Além do CFS, eventos esportivos e economia motivam crescimento. No Cultura Inglesa, soma-se ao impacto do CSF a influencia de eventos como Copa e Olimpíadas. “Há demanda de associações e empresas para capacitar profissionais para esses eventos. A iniciativa dificilmente vem do funcionário, mas das empresas”, informou a diretora superintendente do Cultura, Maria LuciaWillemsens.
A elevação do custo de vida nas metrópoles brasileiras também é um dos fatores, na avaliação de Marta Bidoli, orientadora educacional no Alumni, um dos maiores de São Paulo: “As famílias estão fazendo as contas e percebendo que enviar o filho para estudar no exterior custa quase a mesma coisa do que mantê-lo aqui.
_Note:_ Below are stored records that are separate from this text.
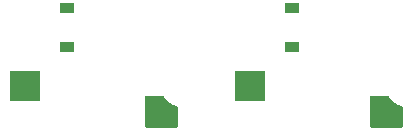
<source format=gbp>
G04 #@! TF.GenerationSoftware,KiCad,Pcbnew,8.0.5*
G04 #@! TF.CreationDate,2024-09-18T07:36:17+09:00*
G04 #@! TF.ProjectId,SandyLP_Middle_Isolated_Area,53616e64-794c-4505-9f4d-6964646c655f,v.0*
G04 #@! TF.SameCoordinates,Original*
G04 #@! TF.FileFunction,Paste,Bot*
G04 #@! TF.FilePolarity,Positive*
%FSLAX46Y46*%
G04 Gerber Fmt 4.6, Leading zero omitted, Abs format (unit mm)*
G04 Created by KiCad (PCBNEW 8.0.5) date 2024-09-18 07:36:17*
%MOMM*%
%LPD*%
G01*
G04 APERTURE LIST*
G04 Aperture macros list*
%AMFreePoly0*
4,1,18,0.629926,1.692426,0.637215,1.683591,0.881507,1.322037,1.335531,0.983935,1.781286,0.836983,1.816077,0.807010,1.822500,0.780000,1.822500,-0.950000,1.804926,-0.992426,1.762500,-1.010000,-0.837500,-1.010000,-0.879926,-0.992426,-0.897500,-0.950000,-0.897500,1.650000,-0.879926,1.692426,-0.837500,1.710000,0.587500,1.710000,0.629926,1.692426,0.629926,1.692426,$1*%
G04 Aperture macros list end*
%ADD10FreePoly0,0.000000*%
%ADD11R,2.600000X2.600000*%
%ADD12R,1.200000X0.900000*%
G04 APERTURE END LIST*
D10*
X42920935Y-55925280D03*
D11*
X31833435Y-53375280D03*
D10*
X61970935Y-55925280D03*
D11*
X50883435Y-53375280D03*
D12*
X35345935Y-46784655D03*
X35345935Y-50084655D03*
X54395935Y-46784655D03*
X54395935Y-50084655D03*
M02*

</source>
Sobretudo se a família é do interior e a universidade fica em Rio ou São Paulo. Com a diferença de que ele vai retornar com experiência internacional”.
Segundo Juliet Wilson, uma das diretoras do departamento de avaliação de inglês de Cambridge, a procura por seus exames cresceu 15% no Brasil em 2012. “O país sempre teve alto número de candidatos, mas agora o hábito se expande além da elite. Um número maior de brasileiros está percebendo o quanto é importante falar bem inglês para fazer parte da economia global”, informou.